La recomposition du gouvernement sénégalais dirigé par le Premier ministre Ahmadou Al Aminou Mohamed Lo continue d’alimenter les analyses et commentaires dans la presse sénégalaise. Au lendemain de l’annonce de la nouvelle équipe gouvernementale, un constat s’impose : le retrait officiel du parti Pastef du gouvernement n’a pas empêché plusieurs de ses cadres de conserver ou d’obtenir des postes ministériels stratégiques.
Selon plusieurs médias sénégalais, la décision annoncée par Ousmane Sonko de ne pas participer au nouveau gouvernement marque un tournant majeur dans les relations entre le leader de Pastef et le président Bassirou Diomaye Faye. Dans un communiqué publié avant la formation du gouvernement, Sonko a évoqué des divergences portant notamment sur la place de la majorité présidentielle dans l’appareil exécutif.

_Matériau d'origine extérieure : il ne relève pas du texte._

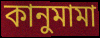
কানুমামা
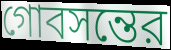
গোবসন্তের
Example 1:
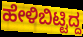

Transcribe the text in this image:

ಹೇಳಿಬಿಟ್ಟಿದ್ದ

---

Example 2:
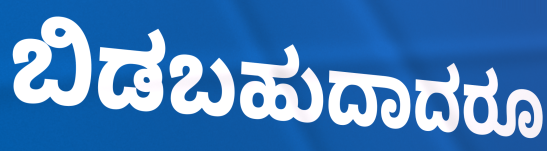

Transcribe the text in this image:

ಬಿಡಬಹುದಾದರೂ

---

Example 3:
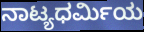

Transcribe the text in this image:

ನಾಟ್ಯಧರ್ಮಿಯ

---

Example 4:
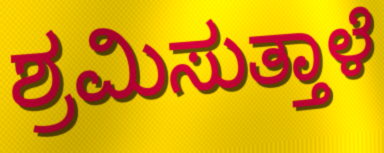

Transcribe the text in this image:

ಶ್ರಮಿಸುತ್ತಾಳೆ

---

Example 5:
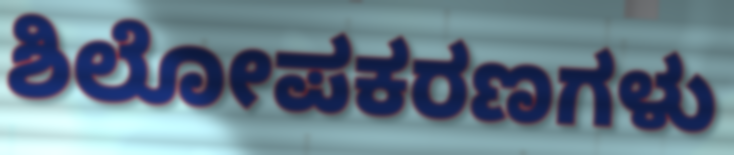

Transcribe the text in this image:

ಶಿಲೋಪಕರಣಗಳು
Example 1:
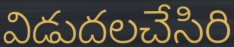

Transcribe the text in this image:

విడుదలచేసిరి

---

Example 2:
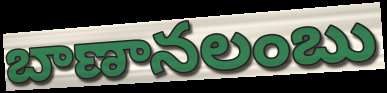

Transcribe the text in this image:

బాణానలంబు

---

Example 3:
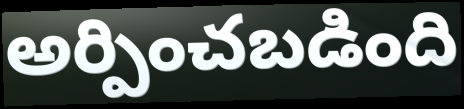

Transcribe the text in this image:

అర్పించబడింది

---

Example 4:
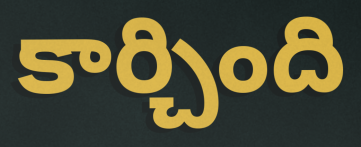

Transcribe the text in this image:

కార్చింది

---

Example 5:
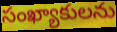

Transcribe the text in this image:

సంఖ్యాకులను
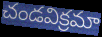
చండవిక్రమా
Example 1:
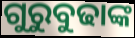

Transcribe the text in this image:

ଗୁରୁବୁଢାଙ୍କ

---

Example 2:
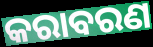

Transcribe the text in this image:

କରାବରଣ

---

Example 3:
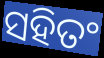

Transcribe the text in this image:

ସହିତଂ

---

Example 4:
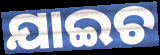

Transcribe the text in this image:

ଯାଇଚ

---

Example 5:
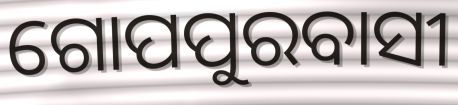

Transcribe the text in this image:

ଗୋପପୁରବାସୀ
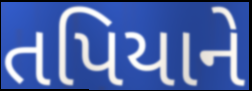
તપિયાને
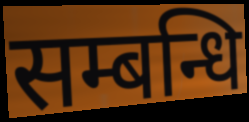
सम्बन्धि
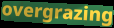
overgrazing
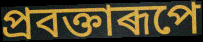
প্ৰবক্তাৰূপে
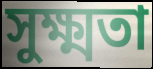
সুক্ষ্মতা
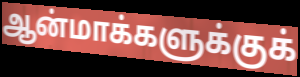
ஆன்மாக்களுக்குக்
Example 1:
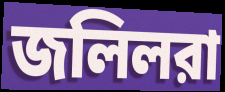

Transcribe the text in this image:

জলিলরা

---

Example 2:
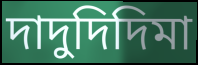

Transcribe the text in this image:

দাদুদিদিমা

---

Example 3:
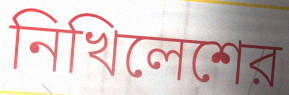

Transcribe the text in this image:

নিখিলেশের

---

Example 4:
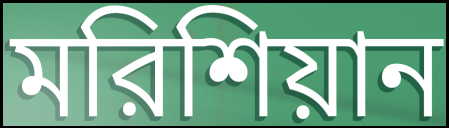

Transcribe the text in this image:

মরিশিয়ান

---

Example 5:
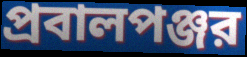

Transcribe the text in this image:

প্রবালপঞ্জর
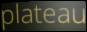
plateau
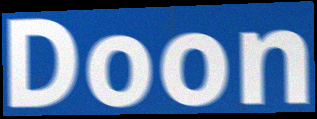
Doon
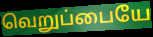
வெறுப்பையே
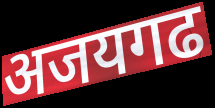
अजयगढ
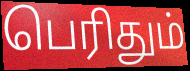
பெரிதும்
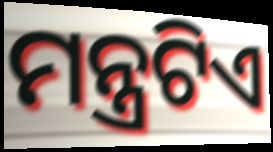
ମନ୍ତ୍ରଟିଏ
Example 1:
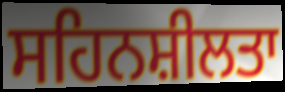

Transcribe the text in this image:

ਸਹਿਨਸ਼ੀਲਤਾ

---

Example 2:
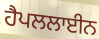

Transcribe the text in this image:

ਹੈਪਲਲਾਈਨ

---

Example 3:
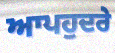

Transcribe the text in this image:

ਆਪਹੁਦਰੇ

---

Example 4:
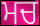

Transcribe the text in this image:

ਮਚ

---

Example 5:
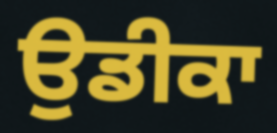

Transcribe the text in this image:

ਉਡੀਕਾ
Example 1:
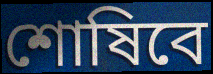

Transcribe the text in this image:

শোষিবে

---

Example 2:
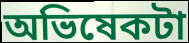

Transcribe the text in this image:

অভিষেকটা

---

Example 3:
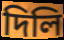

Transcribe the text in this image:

দিলি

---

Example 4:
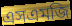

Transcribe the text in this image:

এসএমজি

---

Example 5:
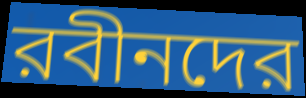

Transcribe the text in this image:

রবীনদের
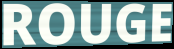
ROUGE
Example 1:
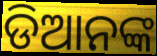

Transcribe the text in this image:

ଡିଆନଙ୍କ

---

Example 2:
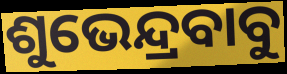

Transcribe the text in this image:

ଶୁଭେନ୍ଦ୍ରବାବୁ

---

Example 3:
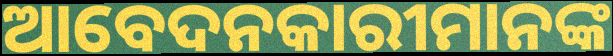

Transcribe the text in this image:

ଆବେଦନକାରୀମାନଙ୍କ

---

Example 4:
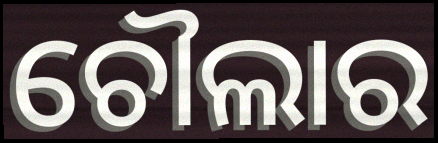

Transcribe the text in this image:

ଚୌଲାର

Pourtant, la composition du gouvernement a créé la surprise. Des figures identifiées à Pastef, telles que Marie-Angélique Mame Selbé Diouf, Abdou Khadre Ndiaye, Yankhoba Diémé, Alioune Dione, Moussa Bala Fofana ou encore Bakary Sarr, figurent dans la nouvelle équipe gouvernementale. Une situation qui pousse plusieurs observateurs à s’interroger sur l’influence réelle d’Ousmane Sonko sur l’ensemble des responsables de son parti.
Dans son analyse, Seneweb estime que certains ministres apparaissent comme les grands gagnants de cette reconfiguration gouvernementale. C’est notamment le cas d’Abdourahmane Diouf, promu au stratégique ministère de l’Énergie et du Pétrole, de Cheikh Diba dont le portefeuille est élargi à l’Économie, aux Finances et au Plan, ou encore de Mouhamadou Makhtar Cissé, qui effectue un retour remarqué au ministère de l’Intérieur et de la Sécurité publique.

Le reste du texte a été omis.